Watch This offers movie recommendations inspired by new releases, premieres, current events, or occasionally just our own inscrutable whims. This week: Pixar’s Soul was supposed to hit theaters. In its absence, we’re looking back on other cinematic depictions of the afterlife.
What if the afterlife was as mundanely bureaucratic as, well, life? It’s a funny idea but also maybe a reassuring one. For as much we all collectively bemoan the hassles of, say, customs or the DMV, envisioning the passage from death into whatever’s next as a fundamentally orderly experience—governed by familiar rules and procedures—does take some of the scary mystery out of it. Which is maybe why everyone from Albert Brooks and Tim Burton to Pixar and Michael Schur has wrapped the great beyond in red tape.
Few, however, have managed to create a purgatory quite as drably ordinary as the one depicted in After Life, an early effort from Japanese director Kore-eda Hirokazu. The film takes place almost entirely within a nondescript administrative building that, as we quickly discover, is actually a way station between life and death. Upon arrival, the recently deceased have one week to select a single memory from their life to carry with them into heaven and relive for all of eternity. Helping them with this rather daunting task is a team of celestial functionaries—normal people, by all appearances, who approach the job with a mixture of compassion, professional distance, and exhaustion one might encounter in the average social worker. The movie opens with two staffers on their way to the Monday morning meeting, discussing a “client” who spent the previous week recounting his sexual exploits, before settling—as the horndogs often do, we’re told—on a sappier cherished memory.
The premise is irresistible, and Kore-eda strikes an unlikely balance between breezy and profound: Though grazing timeless, endlessly debated topics like the meaning of existence and the key to true happiness, After Life wears its philosophical aspirations lightly. Much of the film consists of interviews with the transitioning guests (played by a mixture of professional and nonprofessional actors, all believable as “normal” people) as they recount significant experiences from their lives, not all of them momentous by any conventional definition. In some respects, the movie is a thought exercise, encouraging viewers to examine which of their own memories they cherish most. Which isn’t to say there’s no drama here; the plot ends up concerning a kind of unlikely love triangle involving one of the case workers (Kore-eda regular Arata Iura) and an elderly client agonizing over which moment from a generally, vaguely unsatisfying life he’d want to forever revisit. This storyline is resolved on a movingly romantic note, suggesting that our individual lives can intersect in resonant ways, and that there’s a beauty in providing happiness for someone else, even when our own isn’t dependent on them.

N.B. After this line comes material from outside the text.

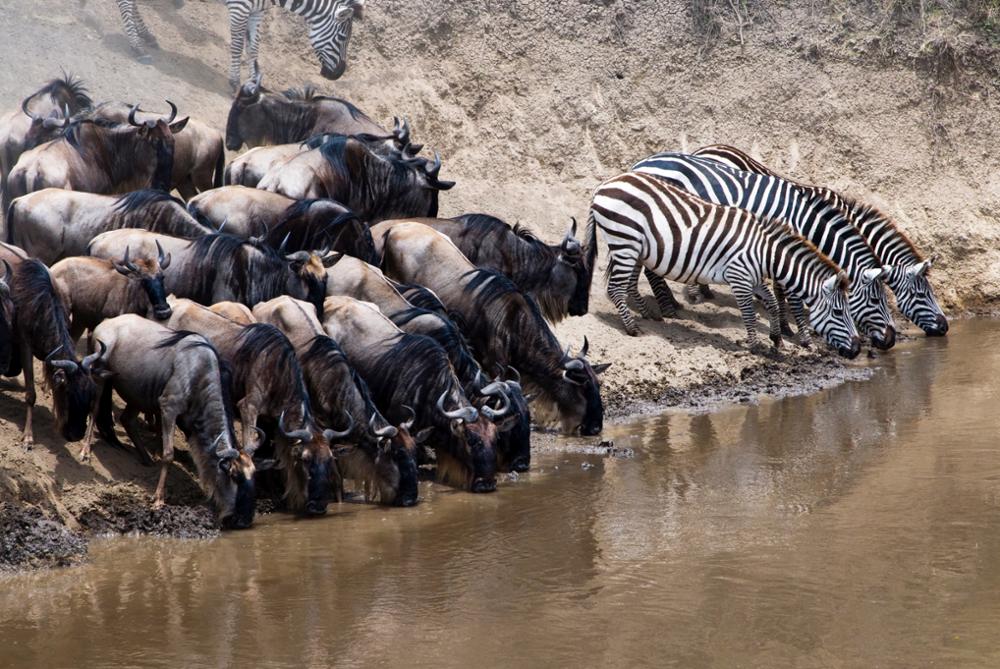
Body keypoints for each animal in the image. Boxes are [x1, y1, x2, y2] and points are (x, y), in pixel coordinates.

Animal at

After Life eventually becomes a meditation on moviemaking itself. One of the quirks of the afterlife system the film presents is that the team has to shoot and project movies of the selected memories in order to complete the process—an element of the plot that speaks to both cinema’s value as an imperfect but meaningful tool for immortalizing experience and to the way memory itself is imperfect, a movie in our heads that doesn’t necessary capture the reality of what we’re recalling. Kore-eda, whose last film won the coveted Palme D’Or at Cannes and whose most recent is getting a digital release next month, can be sweetly humanistic to a fault; he’s made movies that seem in danger of blowing away on a light breeze. But in After Life, the gentle simplicity of his approach yields powerful rewards—it’s the perfect match for a graceful navigation of life’s biggest questions. In the end, Kore-eda’s very unglamorous conception of the afterlife feels like a reflection of his notions about memory—his convincing assertion that it’s not always the big, eventful moments that imprint themselves most vividly on our minds. Sometimes, the small ones can stick with us longer and better. That can be true of movies, too.
Availability: Though After Life is out-of-print on DVD and bafflingly unavailable to stream or rent from the major services, it is currently on YouTube.